• [TO DO] Filter this material down to the lines that contain the string "Zend", and return those lines.

* * * * * * *

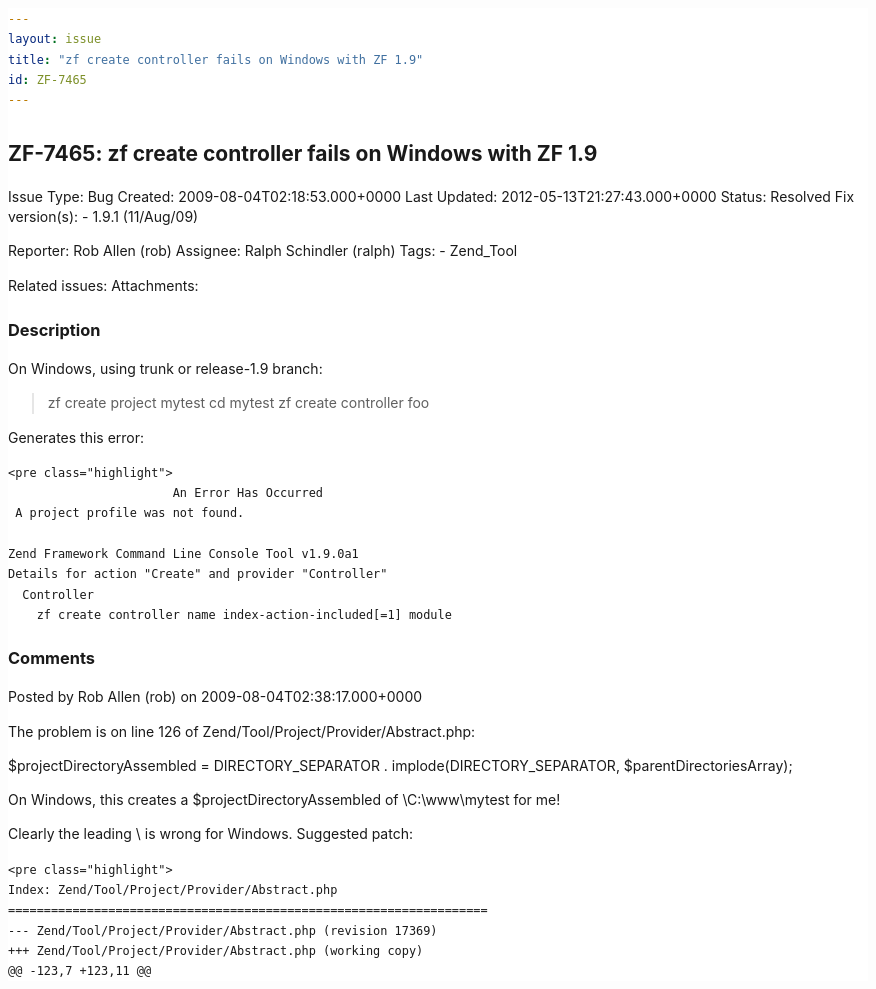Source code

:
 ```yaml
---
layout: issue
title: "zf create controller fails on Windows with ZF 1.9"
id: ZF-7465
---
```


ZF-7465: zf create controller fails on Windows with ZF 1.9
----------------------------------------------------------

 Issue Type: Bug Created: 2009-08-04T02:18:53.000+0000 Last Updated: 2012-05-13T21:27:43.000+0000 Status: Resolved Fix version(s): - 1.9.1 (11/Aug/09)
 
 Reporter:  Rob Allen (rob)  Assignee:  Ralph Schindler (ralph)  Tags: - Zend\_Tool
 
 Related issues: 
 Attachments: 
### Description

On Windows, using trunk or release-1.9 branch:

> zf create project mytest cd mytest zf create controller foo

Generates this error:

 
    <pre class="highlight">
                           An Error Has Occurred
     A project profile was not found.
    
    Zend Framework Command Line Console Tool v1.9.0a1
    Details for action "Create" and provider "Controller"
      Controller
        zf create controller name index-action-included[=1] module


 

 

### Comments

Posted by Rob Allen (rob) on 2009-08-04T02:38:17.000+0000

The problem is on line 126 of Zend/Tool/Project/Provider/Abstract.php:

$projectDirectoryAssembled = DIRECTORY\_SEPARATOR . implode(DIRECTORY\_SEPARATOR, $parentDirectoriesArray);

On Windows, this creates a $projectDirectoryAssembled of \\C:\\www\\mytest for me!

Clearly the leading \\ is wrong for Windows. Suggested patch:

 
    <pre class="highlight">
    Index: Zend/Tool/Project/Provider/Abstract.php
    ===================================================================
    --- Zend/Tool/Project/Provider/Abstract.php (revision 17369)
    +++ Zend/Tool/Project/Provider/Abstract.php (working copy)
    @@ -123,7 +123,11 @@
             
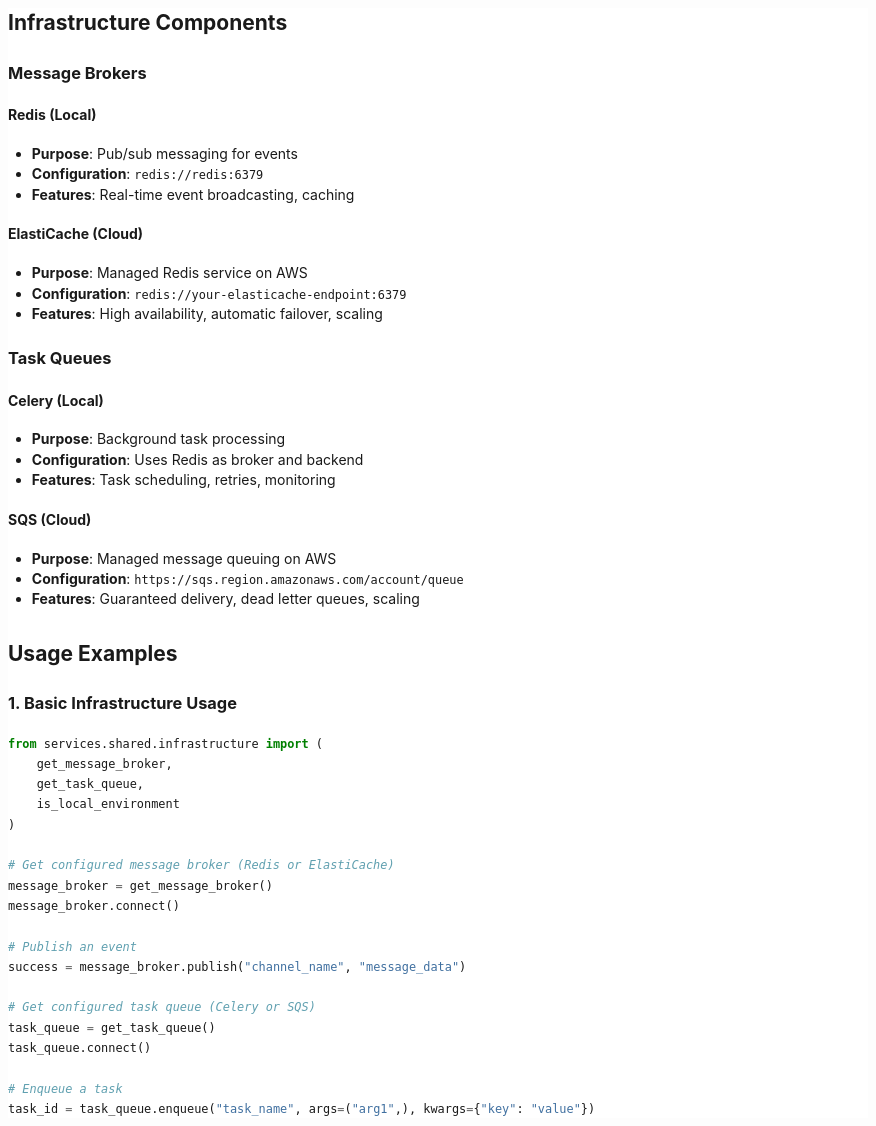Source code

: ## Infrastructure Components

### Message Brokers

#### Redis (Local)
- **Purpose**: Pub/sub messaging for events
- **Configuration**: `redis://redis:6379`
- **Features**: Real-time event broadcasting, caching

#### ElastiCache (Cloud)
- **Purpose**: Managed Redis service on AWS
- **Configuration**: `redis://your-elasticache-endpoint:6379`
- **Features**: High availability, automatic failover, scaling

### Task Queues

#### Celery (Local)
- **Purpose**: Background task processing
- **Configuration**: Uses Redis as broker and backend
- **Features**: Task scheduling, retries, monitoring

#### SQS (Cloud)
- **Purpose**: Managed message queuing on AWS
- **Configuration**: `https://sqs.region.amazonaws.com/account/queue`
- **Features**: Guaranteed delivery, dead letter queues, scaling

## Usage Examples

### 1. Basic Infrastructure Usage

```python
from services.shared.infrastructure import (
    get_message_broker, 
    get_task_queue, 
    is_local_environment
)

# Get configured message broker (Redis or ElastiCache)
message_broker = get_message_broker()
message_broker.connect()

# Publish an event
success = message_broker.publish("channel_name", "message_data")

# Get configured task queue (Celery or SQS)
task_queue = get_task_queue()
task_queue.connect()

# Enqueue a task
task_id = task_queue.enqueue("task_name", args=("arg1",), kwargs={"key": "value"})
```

* * * * * * *

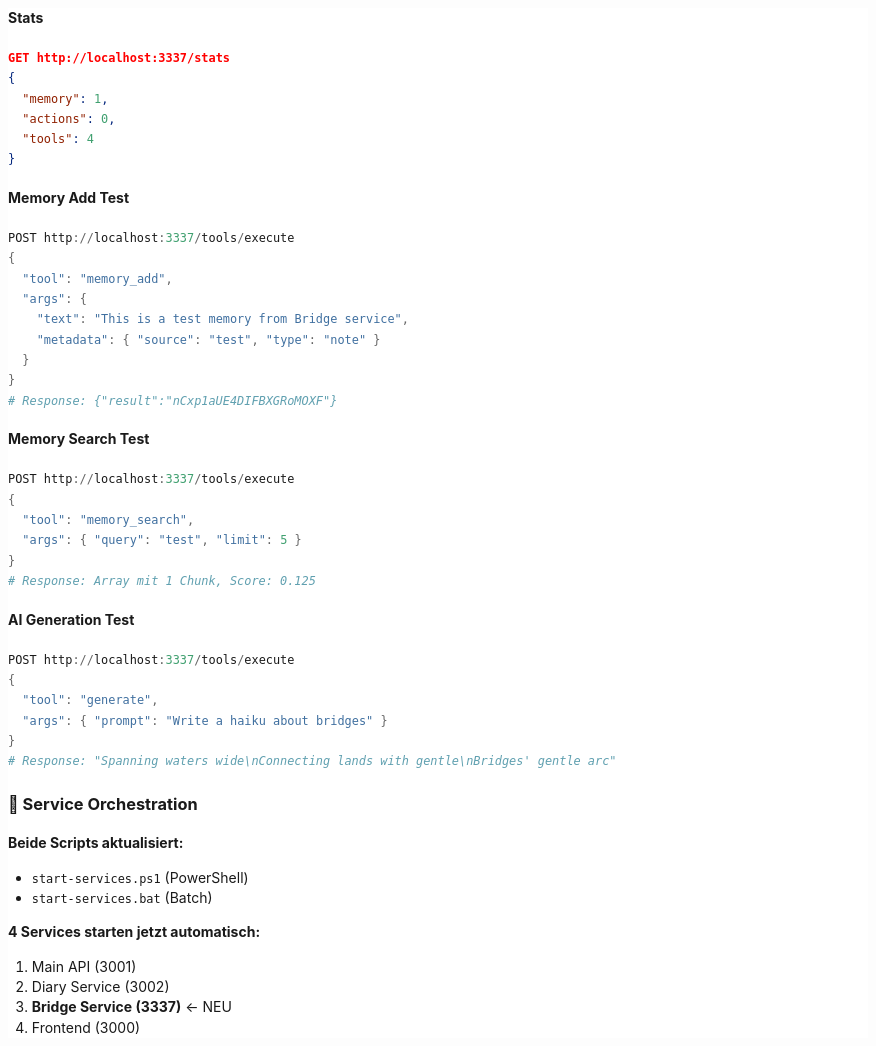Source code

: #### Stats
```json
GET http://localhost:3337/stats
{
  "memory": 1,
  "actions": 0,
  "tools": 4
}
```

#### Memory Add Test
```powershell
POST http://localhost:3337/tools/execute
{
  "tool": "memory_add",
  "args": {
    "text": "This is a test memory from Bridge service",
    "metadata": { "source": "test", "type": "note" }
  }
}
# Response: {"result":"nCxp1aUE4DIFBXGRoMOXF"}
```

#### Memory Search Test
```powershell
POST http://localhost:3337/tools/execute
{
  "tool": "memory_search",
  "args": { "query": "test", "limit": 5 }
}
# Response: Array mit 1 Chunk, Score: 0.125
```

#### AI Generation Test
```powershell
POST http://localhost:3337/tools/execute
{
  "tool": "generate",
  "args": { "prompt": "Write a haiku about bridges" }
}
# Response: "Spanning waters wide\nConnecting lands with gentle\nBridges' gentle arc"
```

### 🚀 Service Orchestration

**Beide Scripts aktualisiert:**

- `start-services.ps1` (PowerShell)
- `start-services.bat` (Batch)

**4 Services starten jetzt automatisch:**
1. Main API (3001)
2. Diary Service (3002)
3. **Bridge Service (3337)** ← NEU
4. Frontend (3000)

* * * * * * *

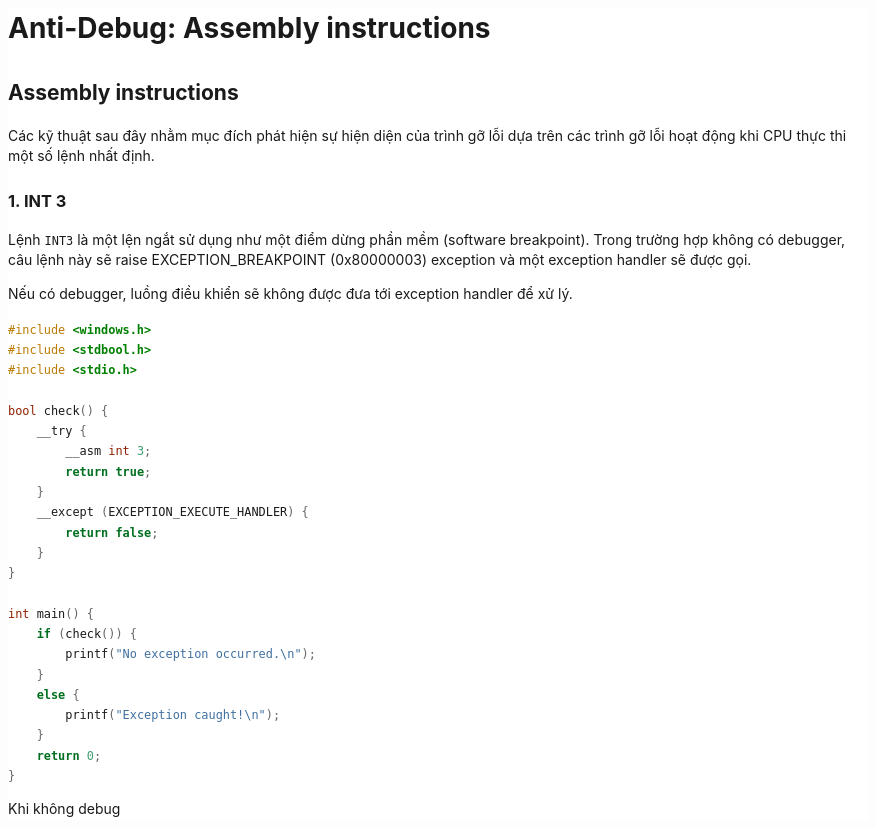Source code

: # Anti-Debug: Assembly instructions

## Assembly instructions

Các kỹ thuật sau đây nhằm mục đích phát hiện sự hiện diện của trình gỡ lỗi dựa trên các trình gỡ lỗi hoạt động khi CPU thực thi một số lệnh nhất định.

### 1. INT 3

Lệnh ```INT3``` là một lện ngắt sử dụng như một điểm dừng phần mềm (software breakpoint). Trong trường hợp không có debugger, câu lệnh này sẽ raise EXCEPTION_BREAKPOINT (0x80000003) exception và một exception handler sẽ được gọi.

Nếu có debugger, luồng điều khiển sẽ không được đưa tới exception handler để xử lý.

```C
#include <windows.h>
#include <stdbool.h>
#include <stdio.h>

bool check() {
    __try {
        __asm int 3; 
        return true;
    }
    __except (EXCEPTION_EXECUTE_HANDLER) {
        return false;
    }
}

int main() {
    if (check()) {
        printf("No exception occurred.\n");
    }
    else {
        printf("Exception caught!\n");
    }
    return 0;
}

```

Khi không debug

* * * * * * *

• [EXPECTED OUTPUT]
 Reporter:  Rob Allen (rob)  Assignee:  Ralph Schindler (ralph)  Tags: - Zend\_Tool
    Zend Framework Command Line Console Tool v1.9.0a1
The problem is on line 126 of Zend/Tool/Project/Provider/Abstract.php:
    Index: Zend/Tool/Project/Provider/Abstract.php
    --- Zend/Tool/Project/Provider/Abstract.php (revision 17369)
    +++ Zend/Tool/Project/Provider/Abstract.php (working copy)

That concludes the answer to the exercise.